The skin contamination rate was rather high (4.7%) in our study, but this rate included data from all three bottles. Notably, there was no difference in the skin contamination rate between the SN5 and SN10 samples, but instrument false positives were notably higher in the SN10 samples (15 sets) than in the SN5 samples (5 sets). A blood:broth ratio less than 1:9 might increase the instrument false positive rate. Failure to complete disinfection of the skin surface may be the main reason for the growth of skin contaminants rather than the blood volume collected. Continuous quality control of the blood culture procedure, especially the blood volume collected and skin disinfection, is mandatory [2, 10, 11].

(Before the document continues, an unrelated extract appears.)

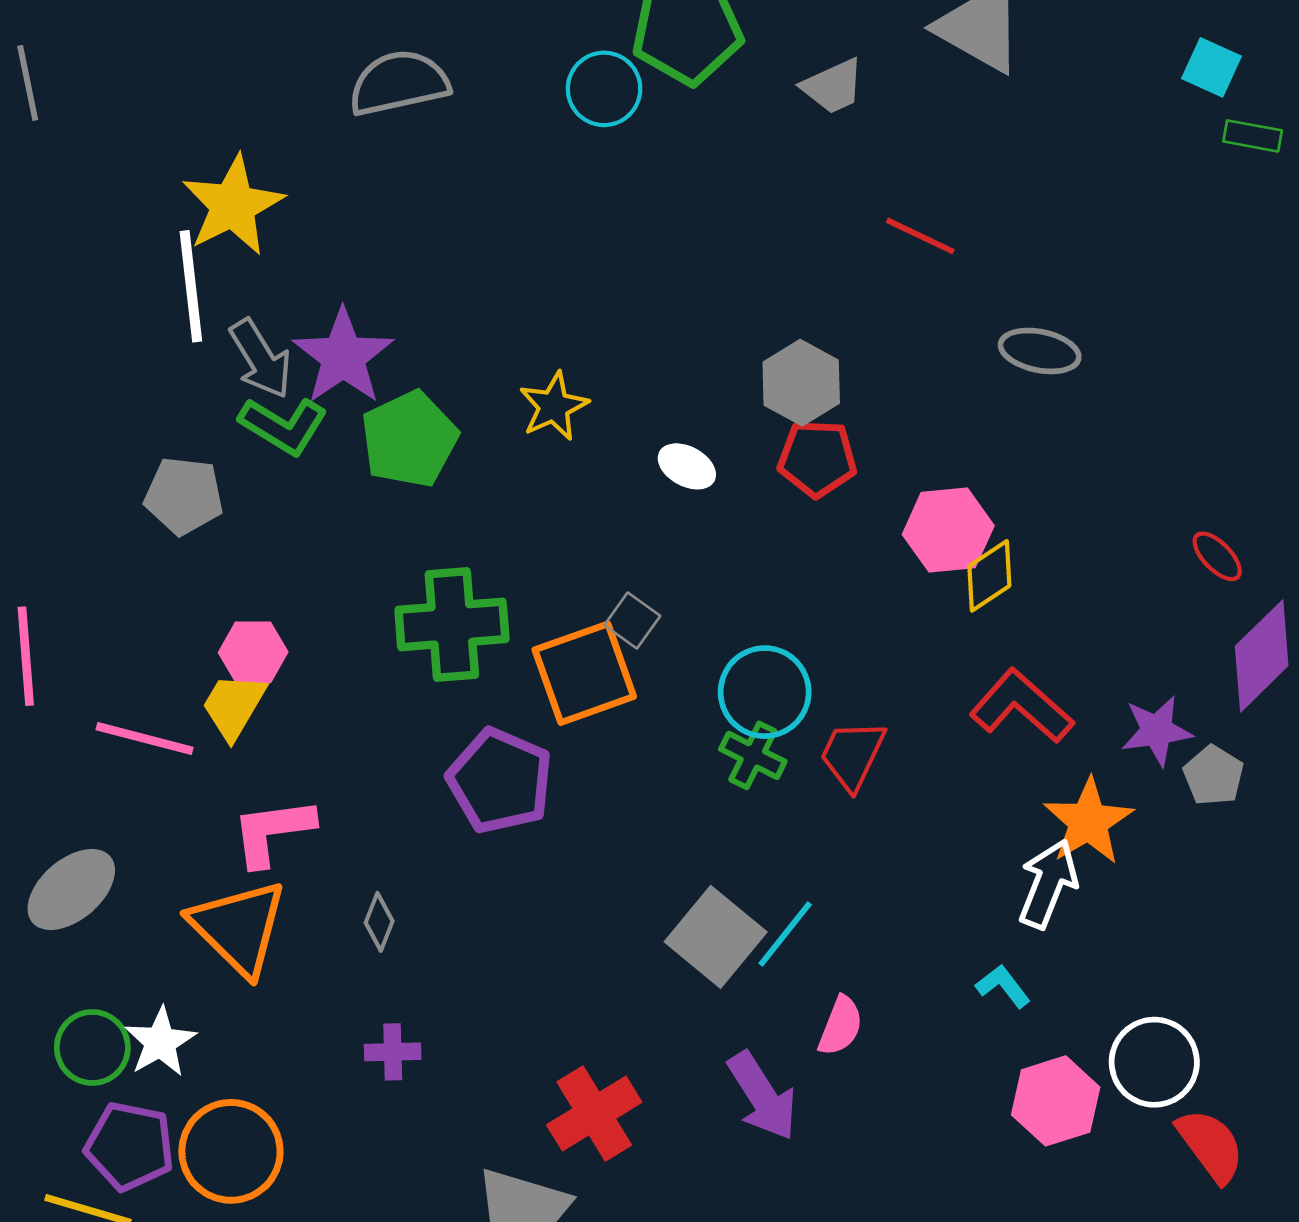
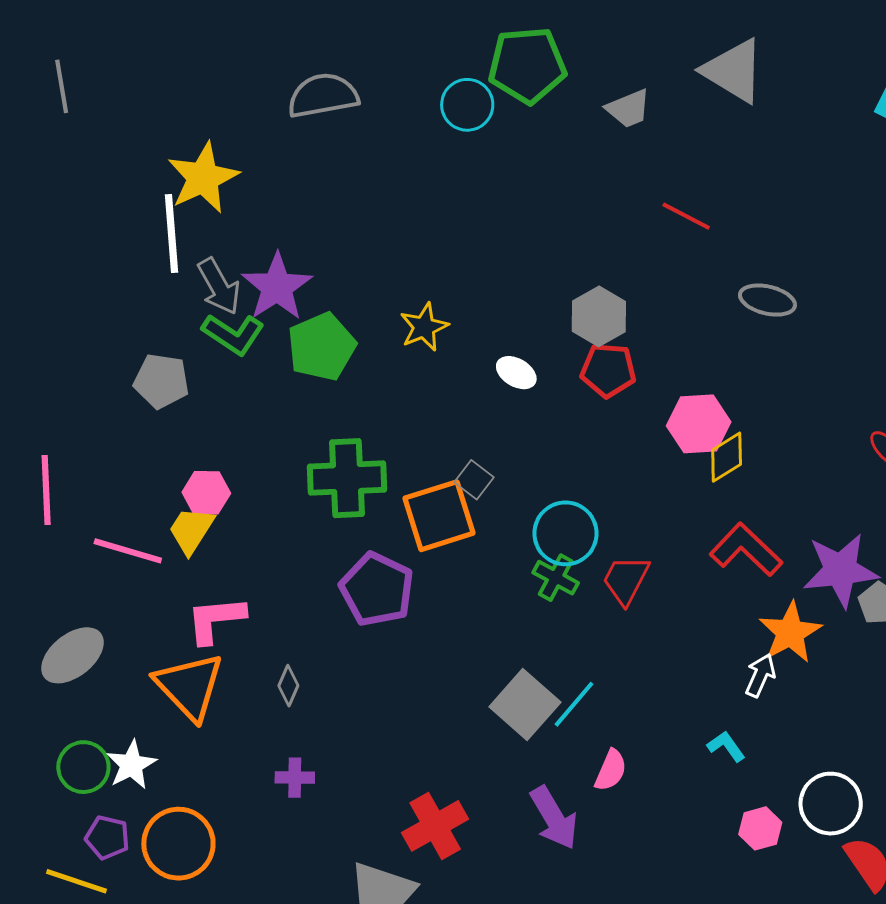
purple star: (1157, 731) -> (841, 570), size x1.5
white arrow: (1048, 884) -> (760, 675), size x0.7
pink hexagon: (1056, 1101) -> (760, 828), size x0.7
purple pentagon: (130, 1146) -> (107, 837), size x0.7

There were several limitations to this study. The sample size was small which generated limited data that was not sufficient to draw solid conclusions. Additionally, the differentiation of true pathogens from skin contaminants was rather subjective. We only reviewed clinical data for coagulase-negative Staphylococci and S. viridians. However, the proportion of under-filled bottles was approximately 5.8%, which might have affected the results to some extent. We asked the phlebotomists to collect blood for the SN10 sample first because we experienced many failures in the collection of the desired blood volume in the preliminary study. The order of blood collection might have affected the results because the bacterial distribution in the syringe might be variable.

Conclusions

Increasing the volume of blood collected from 5 to 10 mL yielded a 14.7% improvement in the isolation of microorganisms without affecting the skin contamination rate in the anaerobic bottles. In addition, the higher blood volume yielded significantly more pathogens. Earlier growth was more common in the SN10 than the SN5 samples, but there was no statistically significant difference in the TTD between the two groups.